### PROBLEM TO SOLVE
Transcribe the following records exactly, images excluded.

### MATERIAL SUPPLIED

----------

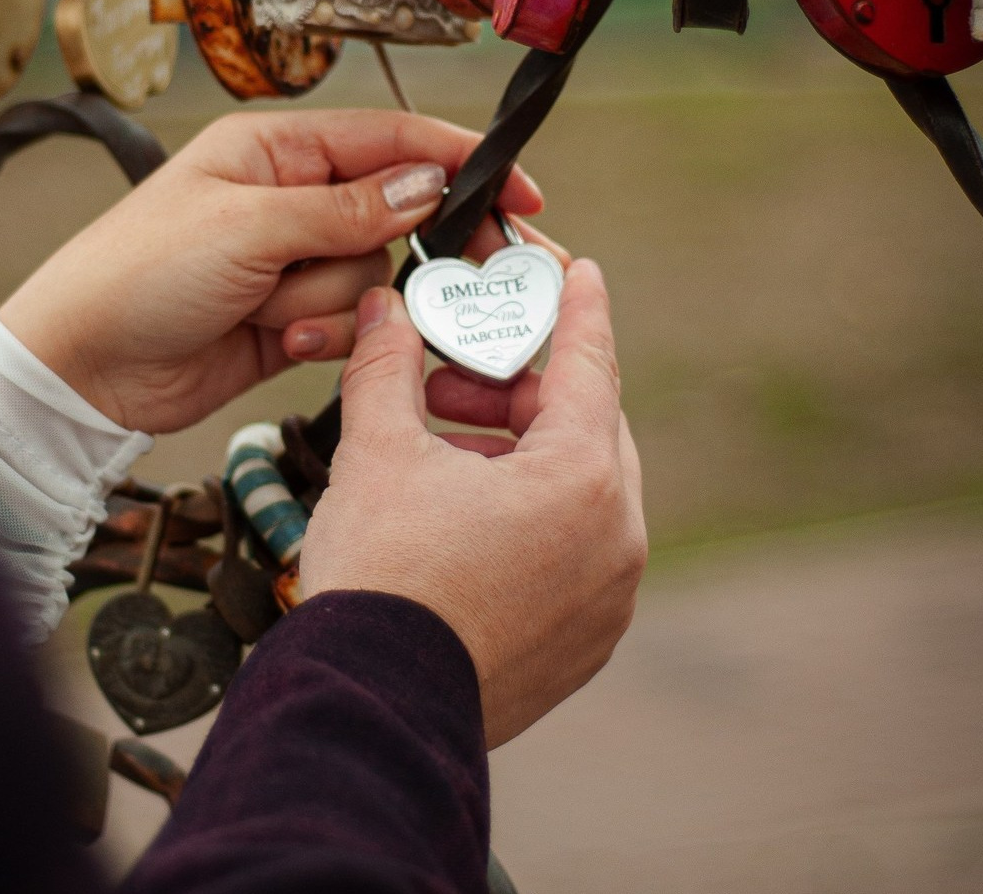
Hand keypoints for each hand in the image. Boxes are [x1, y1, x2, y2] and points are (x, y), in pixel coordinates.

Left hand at [0, 109, 544, 433]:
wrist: (84, 366)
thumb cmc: (137, 272)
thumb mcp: (247, 225)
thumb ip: (348, 207)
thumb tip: (427, 182)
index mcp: (277, 149)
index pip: (390, 140)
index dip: (459, 160)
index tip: (519, 189)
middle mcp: (292, 198)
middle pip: (396, 212)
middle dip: (417, 245)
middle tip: (480, 269)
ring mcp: (293, 259)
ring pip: (370, 276)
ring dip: (330, 303)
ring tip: (274, 314)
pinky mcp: (292, 315)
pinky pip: (346, 320)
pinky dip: (321, 335)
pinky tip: (275, 341)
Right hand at [299, 260, 644, 748]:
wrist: (367, 708)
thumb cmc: (380, 576)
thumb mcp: (379, 453)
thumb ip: (389, 367)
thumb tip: (387, 309)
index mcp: (581, 481)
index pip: (590, 366)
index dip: (579, 309)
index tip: (581, 272)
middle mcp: (615, 539)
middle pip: (582, 429)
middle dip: (516, 392)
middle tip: (451, 379)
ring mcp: (606, 598)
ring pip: (578, 491)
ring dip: (517, 455)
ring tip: (440, 448)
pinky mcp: (584, 640)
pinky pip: (574, 548)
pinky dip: (530, 514)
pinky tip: (462, 512)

----------

### REPLY
Hand keypoints for each hand in the image. Boxes are [x1, y1, x2, y2] and points are (x, y), in pixel coordinates.

Left hand at [0, 109, 544, 433]:
wrist: (84, 366)
thumb cmc: (137, 272)
thumb mcp: (247, 225)
thumb ip: (348, 207)
thumb tip: (427, 182)
index mcp: (277, 149)
index pip: (390, 140)
index dip: (459, 160)
index tip: (519, 189)
middle mcp: (292, 198)
middle pip: (396, 212)
middle dip: (417, 245)
middle tip: (480, 269)
ring mcp: (293, 259)
ring pip: (370, 276)
ring dip: (330, 303)
ring tip: (274, 314)
pinky mcp: (292, 315)
pinky pip: (346, 320)
pinky dip: (321, 335)
pinky tip: (275, 341)
Right hand at [299, 260, 644, 748]:
wrist: (367, 708)
thumb cmc: (380, 576)
thumb mcp: (379, 453)
thumb ip: (389, 367)
thumb tip: (387, 309)
index mcp: (581, 481)
index pip: (590, 366)
index dip: (579, 309)
index tip: (581, 272)
middle mcp: (615, 539)
middle pip: (582, 429)
middle dip: (516, 392)
middle tip: (451, 379)
ring mcp: (606, 598)
ring pip: (578, 491)
ring dip: (517, 455)
ring tip: (440, 448)
pinky mcp: (584, 640)
pinky pip: (574, 548)
pinky dip: (530, 514)
pinky tip: (462, 512)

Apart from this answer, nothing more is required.